Work request ▸ From the entries below, return exactly the lines beginning at the one that contains "Rendered at 1241 by 1754 pixels." and ending at the one that contains "List each element's type and", both of them included, and only those lines.

----

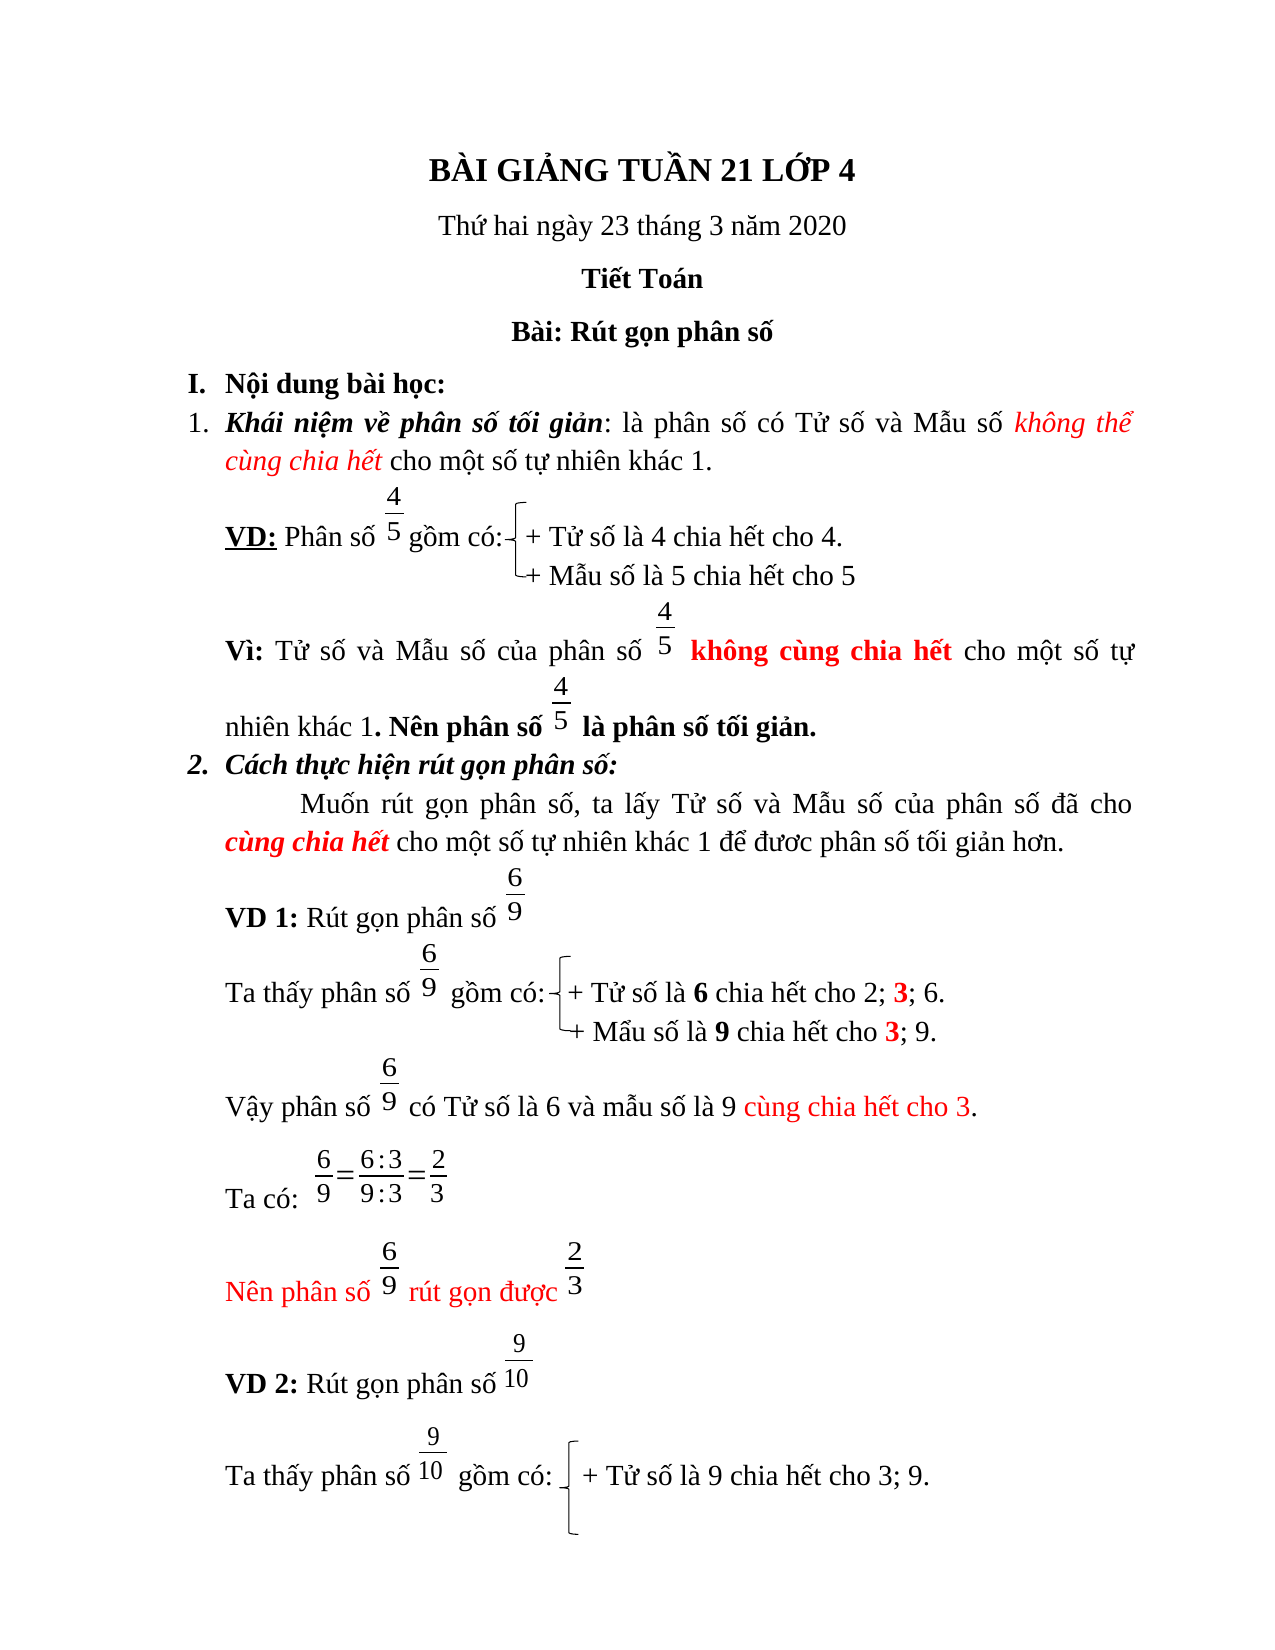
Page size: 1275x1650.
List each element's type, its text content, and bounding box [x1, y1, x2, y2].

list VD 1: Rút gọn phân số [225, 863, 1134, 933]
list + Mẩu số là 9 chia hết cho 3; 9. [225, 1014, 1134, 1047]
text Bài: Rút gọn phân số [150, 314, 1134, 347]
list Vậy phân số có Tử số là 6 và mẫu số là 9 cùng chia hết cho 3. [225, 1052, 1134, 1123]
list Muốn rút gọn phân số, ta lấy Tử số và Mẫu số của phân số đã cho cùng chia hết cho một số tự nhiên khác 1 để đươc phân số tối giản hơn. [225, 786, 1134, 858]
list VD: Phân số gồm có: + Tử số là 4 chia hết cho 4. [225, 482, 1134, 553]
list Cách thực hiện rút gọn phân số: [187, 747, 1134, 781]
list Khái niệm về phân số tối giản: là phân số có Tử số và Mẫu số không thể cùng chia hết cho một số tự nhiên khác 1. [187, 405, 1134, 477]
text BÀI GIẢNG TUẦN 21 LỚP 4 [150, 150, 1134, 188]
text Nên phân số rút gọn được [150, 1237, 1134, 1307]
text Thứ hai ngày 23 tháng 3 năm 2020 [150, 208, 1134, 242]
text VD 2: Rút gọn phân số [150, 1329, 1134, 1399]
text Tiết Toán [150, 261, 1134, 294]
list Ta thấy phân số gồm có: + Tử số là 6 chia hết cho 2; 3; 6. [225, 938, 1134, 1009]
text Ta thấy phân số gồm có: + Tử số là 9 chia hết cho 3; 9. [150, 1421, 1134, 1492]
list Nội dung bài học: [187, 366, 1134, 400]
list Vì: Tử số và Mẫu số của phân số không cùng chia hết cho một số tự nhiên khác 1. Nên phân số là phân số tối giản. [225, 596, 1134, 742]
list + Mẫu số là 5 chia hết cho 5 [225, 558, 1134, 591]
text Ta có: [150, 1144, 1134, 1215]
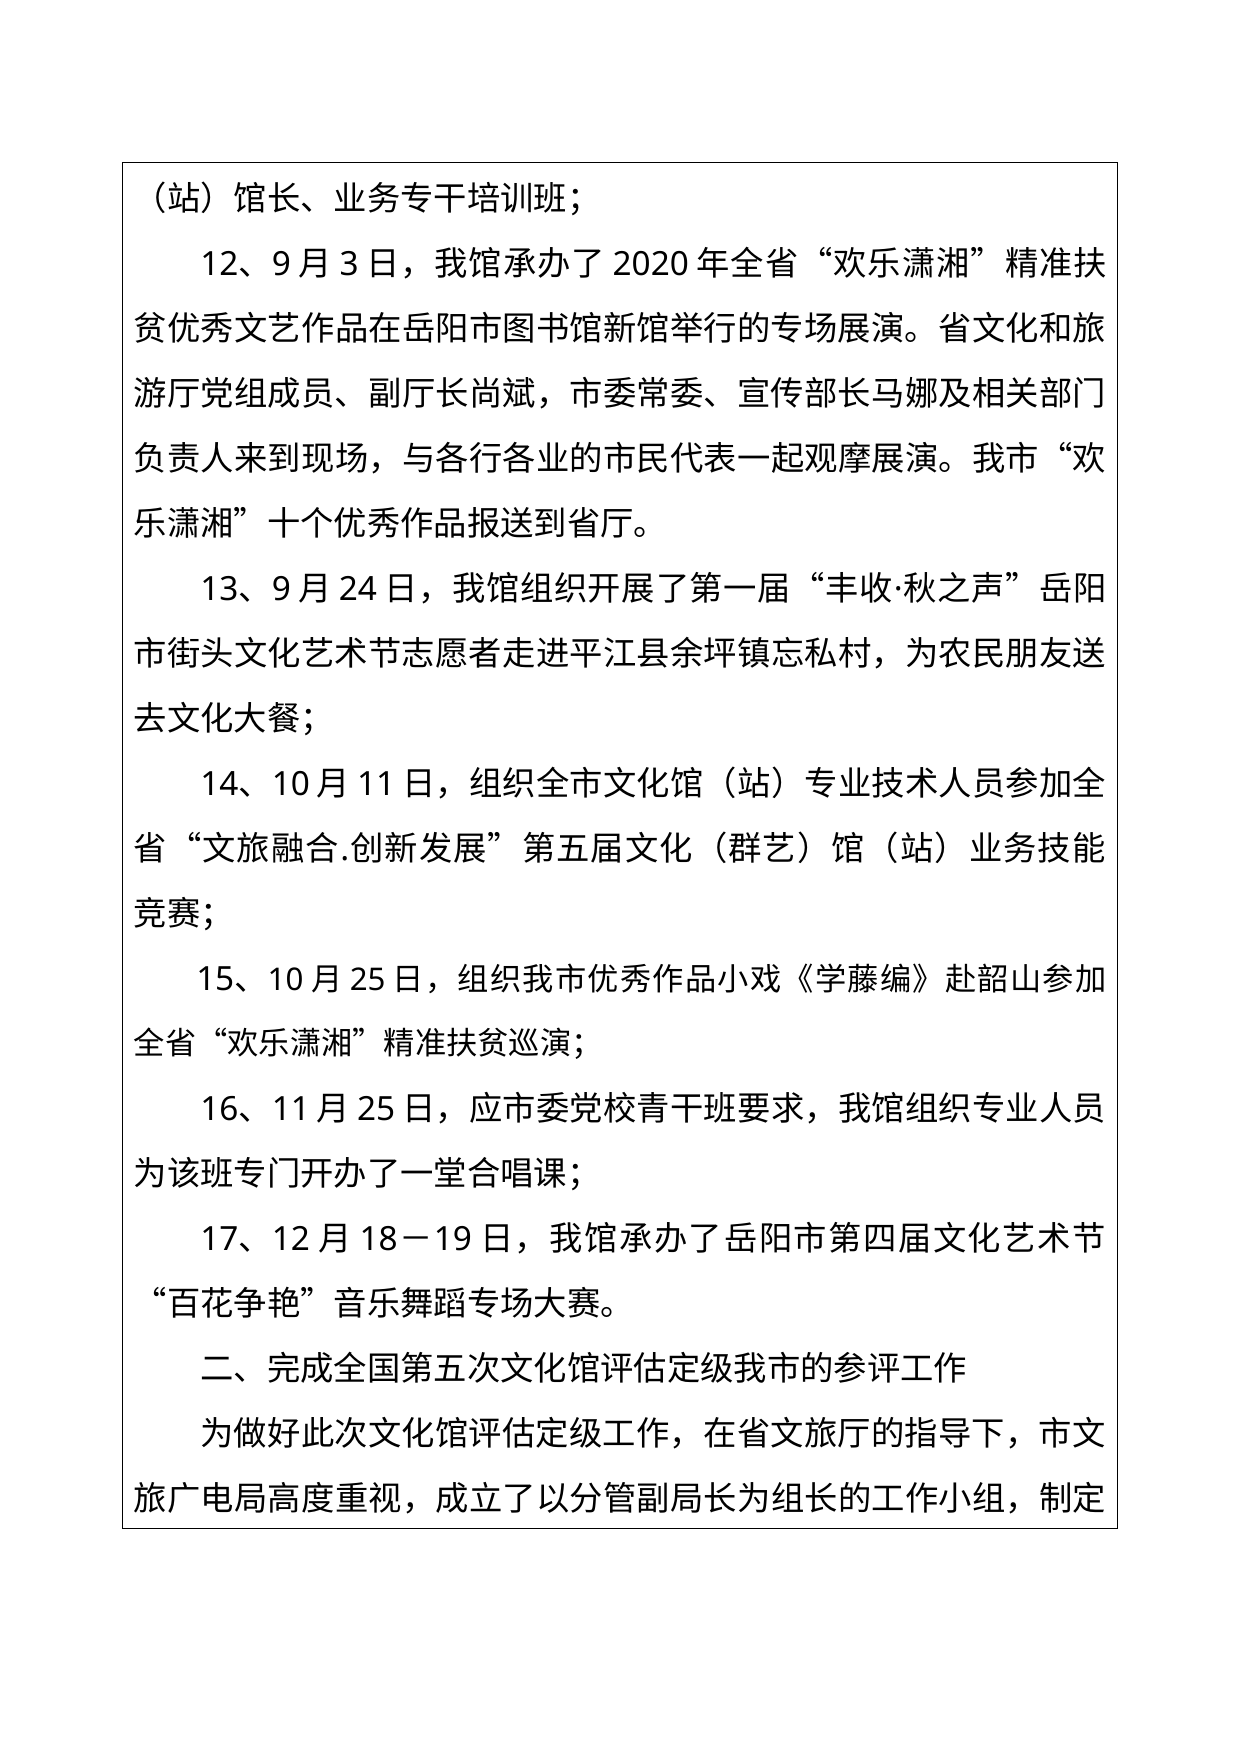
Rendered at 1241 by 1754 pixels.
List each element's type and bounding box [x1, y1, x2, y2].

----

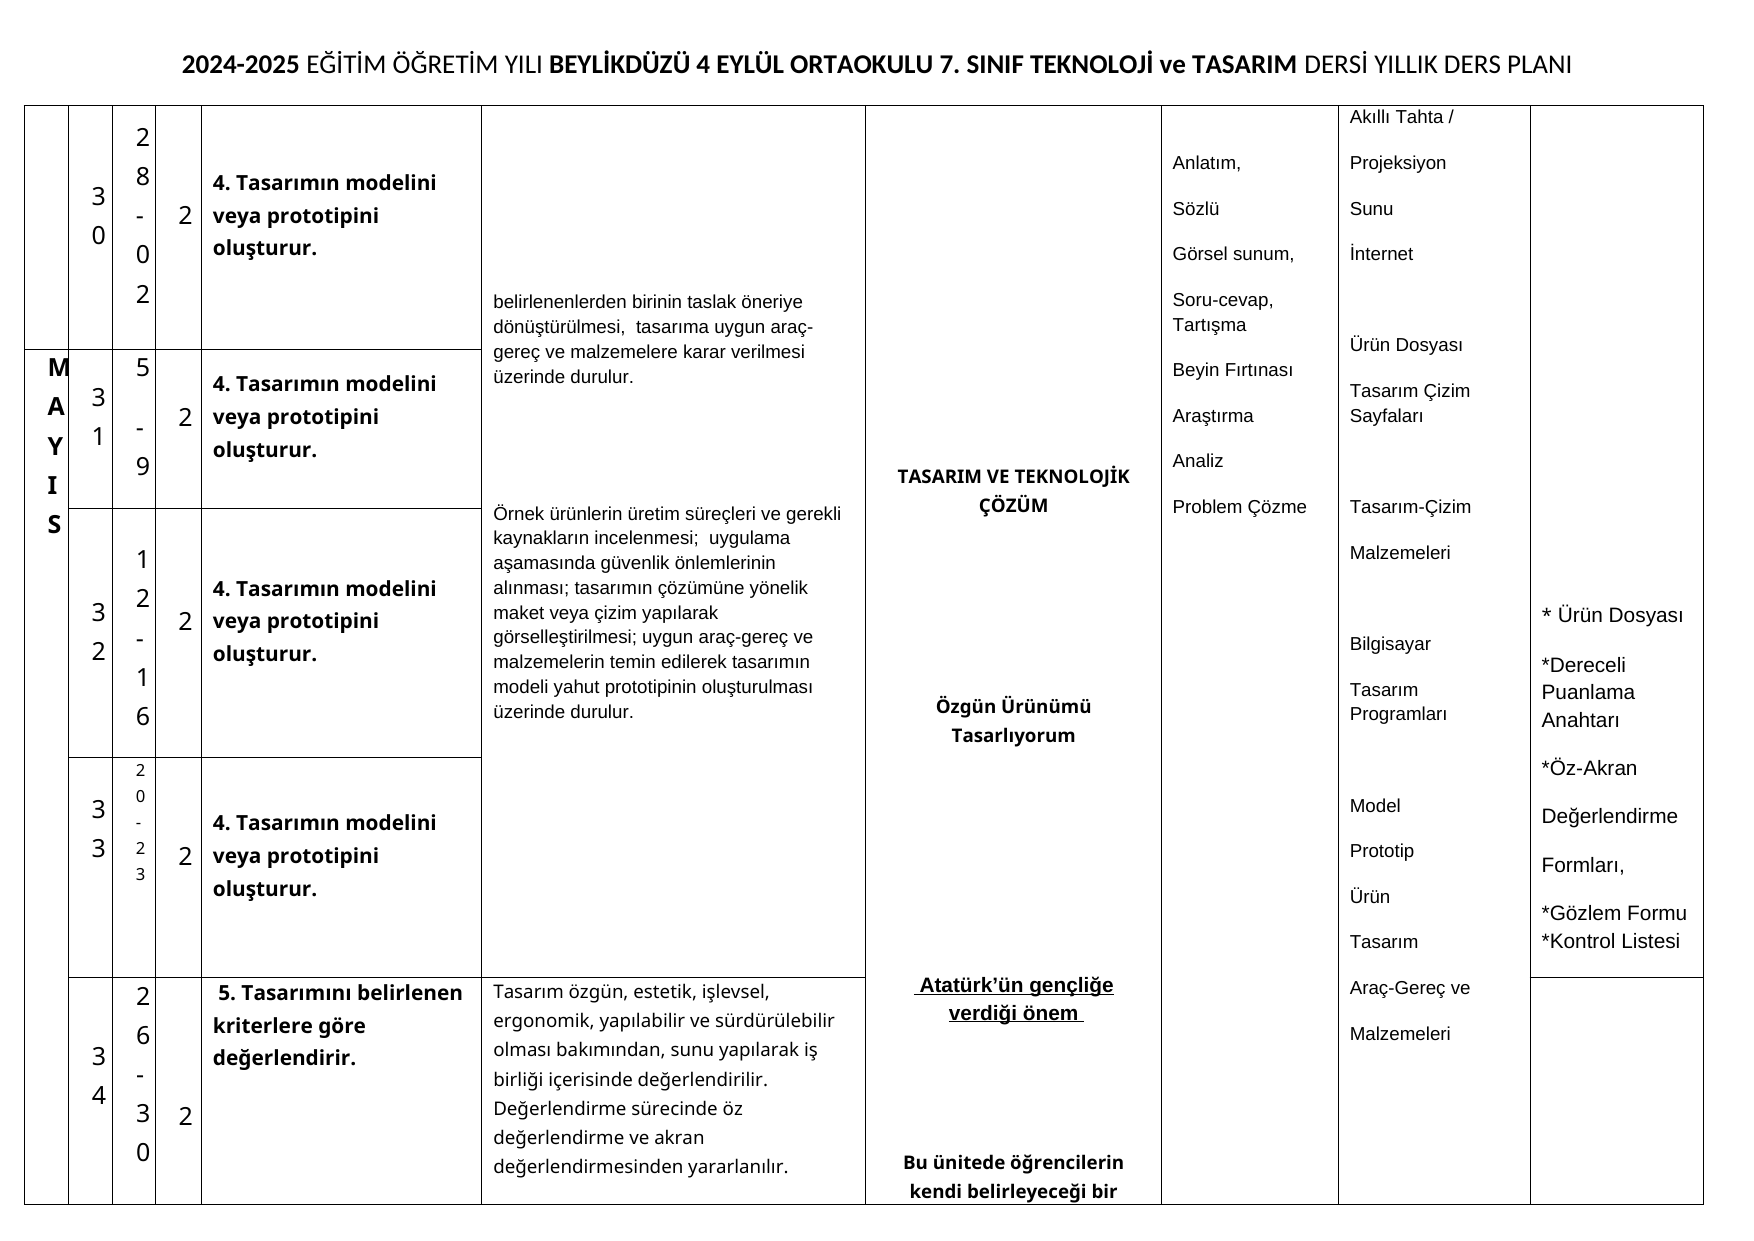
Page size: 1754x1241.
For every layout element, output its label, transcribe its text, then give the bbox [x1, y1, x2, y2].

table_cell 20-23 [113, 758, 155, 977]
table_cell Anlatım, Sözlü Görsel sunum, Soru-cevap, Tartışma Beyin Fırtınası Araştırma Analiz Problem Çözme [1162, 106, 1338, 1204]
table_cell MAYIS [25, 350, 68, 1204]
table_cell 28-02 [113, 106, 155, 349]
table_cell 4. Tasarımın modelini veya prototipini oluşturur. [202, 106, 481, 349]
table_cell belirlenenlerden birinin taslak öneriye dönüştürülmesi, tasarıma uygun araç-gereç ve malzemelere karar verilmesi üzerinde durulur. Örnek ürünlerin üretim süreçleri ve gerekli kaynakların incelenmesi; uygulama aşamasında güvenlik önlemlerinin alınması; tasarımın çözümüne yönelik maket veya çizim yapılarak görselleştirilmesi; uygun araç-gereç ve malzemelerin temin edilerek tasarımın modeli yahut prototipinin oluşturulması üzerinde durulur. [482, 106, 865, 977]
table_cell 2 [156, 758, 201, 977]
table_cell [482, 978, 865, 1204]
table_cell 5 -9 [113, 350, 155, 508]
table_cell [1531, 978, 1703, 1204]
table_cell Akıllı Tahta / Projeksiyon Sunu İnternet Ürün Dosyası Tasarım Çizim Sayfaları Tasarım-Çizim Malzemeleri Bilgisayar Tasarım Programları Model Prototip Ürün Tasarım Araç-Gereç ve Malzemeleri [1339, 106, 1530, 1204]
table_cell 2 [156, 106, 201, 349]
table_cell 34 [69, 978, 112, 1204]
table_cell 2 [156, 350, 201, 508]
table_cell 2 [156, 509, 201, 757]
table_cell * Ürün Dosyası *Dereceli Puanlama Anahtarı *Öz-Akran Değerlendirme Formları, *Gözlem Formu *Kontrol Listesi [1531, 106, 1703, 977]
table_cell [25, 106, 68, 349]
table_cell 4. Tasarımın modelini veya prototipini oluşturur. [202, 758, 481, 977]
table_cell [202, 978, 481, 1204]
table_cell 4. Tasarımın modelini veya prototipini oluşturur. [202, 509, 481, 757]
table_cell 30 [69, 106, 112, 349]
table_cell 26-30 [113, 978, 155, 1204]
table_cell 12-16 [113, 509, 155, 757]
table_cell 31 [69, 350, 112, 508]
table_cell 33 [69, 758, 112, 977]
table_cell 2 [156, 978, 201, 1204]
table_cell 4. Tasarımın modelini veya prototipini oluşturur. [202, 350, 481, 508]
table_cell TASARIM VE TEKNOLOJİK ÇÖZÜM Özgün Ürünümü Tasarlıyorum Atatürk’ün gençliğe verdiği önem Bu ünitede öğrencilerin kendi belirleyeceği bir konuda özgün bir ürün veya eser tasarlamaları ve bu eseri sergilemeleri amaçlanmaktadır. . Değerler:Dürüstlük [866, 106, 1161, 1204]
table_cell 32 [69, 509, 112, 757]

----

Response to this exercise ▸
Rendered at 1241 by 1754 pixels.
List each element's type and bounding box [x1, y1, x2, y2].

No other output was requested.